Your answer should consist of the lines in the following data that contain "tail".

Collected data entries:
= = = = = = =
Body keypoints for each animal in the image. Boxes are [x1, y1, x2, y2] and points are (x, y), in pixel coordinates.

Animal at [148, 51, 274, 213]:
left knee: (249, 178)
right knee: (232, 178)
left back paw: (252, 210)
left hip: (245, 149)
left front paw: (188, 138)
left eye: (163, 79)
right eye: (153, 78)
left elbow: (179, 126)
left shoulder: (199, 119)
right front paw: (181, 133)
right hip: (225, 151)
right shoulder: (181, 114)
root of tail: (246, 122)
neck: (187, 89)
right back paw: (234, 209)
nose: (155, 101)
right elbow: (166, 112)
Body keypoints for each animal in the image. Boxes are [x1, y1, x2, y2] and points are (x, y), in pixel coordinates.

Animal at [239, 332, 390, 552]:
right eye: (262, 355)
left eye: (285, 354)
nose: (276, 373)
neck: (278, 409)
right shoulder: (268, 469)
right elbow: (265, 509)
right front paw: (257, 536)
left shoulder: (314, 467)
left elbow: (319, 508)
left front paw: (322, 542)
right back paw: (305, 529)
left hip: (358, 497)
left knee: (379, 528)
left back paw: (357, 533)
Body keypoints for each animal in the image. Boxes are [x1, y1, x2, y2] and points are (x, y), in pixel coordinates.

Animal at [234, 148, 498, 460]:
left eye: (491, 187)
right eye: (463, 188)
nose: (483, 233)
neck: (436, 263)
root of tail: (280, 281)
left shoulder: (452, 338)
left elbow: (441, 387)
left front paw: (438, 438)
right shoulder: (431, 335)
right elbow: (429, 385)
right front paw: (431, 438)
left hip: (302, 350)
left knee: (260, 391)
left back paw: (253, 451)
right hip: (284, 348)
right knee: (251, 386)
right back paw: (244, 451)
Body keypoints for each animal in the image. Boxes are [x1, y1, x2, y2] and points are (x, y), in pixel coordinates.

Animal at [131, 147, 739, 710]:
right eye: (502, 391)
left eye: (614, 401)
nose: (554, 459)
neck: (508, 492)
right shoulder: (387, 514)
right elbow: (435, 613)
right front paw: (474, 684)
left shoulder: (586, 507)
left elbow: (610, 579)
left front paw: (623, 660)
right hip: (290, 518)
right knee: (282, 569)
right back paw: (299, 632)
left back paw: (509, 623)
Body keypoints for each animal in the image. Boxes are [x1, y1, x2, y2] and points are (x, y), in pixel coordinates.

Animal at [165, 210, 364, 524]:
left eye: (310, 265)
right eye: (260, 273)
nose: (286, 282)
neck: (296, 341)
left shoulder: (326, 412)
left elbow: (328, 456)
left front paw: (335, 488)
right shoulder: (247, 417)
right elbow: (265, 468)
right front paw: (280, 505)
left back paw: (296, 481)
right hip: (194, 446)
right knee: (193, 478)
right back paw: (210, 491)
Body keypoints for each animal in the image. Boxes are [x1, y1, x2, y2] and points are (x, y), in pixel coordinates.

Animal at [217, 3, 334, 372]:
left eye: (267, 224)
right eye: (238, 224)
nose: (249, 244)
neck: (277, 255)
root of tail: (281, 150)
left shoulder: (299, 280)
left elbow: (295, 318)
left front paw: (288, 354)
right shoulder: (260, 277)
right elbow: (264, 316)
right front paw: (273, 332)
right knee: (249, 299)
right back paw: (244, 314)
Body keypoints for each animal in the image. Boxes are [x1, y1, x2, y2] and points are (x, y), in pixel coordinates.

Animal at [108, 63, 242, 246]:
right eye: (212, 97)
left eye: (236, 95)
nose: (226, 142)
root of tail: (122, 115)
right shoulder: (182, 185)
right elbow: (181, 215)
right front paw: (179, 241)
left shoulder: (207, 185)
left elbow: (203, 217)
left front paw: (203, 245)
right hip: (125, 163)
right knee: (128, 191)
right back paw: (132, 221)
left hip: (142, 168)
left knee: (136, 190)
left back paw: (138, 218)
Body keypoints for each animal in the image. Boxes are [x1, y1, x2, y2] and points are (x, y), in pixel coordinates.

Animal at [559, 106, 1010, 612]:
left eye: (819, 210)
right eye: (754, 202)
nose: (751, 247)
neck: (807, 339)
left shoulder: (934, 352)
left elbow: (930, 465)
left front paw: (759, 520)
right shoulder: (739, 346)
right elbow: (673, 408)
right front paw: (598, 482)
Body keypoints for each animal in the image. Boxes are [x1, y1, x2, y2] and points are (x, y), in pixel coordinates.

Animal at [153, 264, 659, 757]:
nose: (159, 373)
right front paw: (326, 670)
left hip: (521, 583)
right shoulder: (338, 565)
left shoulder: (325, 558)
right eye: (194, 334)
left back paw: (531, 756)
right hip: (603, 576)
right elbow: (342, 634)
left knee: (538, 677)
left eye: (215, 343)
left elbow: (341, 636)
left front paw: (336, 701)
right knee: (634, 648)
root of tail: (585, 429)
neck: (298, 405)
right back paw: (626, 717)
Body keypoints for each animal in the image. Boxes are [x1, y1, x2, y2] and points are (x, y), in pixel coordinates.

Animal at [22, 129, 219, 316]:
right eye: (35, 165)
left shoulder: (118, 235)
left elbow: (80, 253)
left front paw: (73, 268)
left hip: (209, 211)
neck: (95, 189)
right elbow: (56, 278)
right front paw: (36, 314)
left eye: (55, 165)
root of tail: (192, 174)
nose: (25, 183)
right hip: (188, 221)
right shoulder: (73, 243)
= = = = = = =
## Written response
root of tail: (246, 122)
root of tail: (280, 281)
root of tail: (281, 150)
root of tail: (122, 115)
root of tail: (585, 429)
root of tail: (192, 174)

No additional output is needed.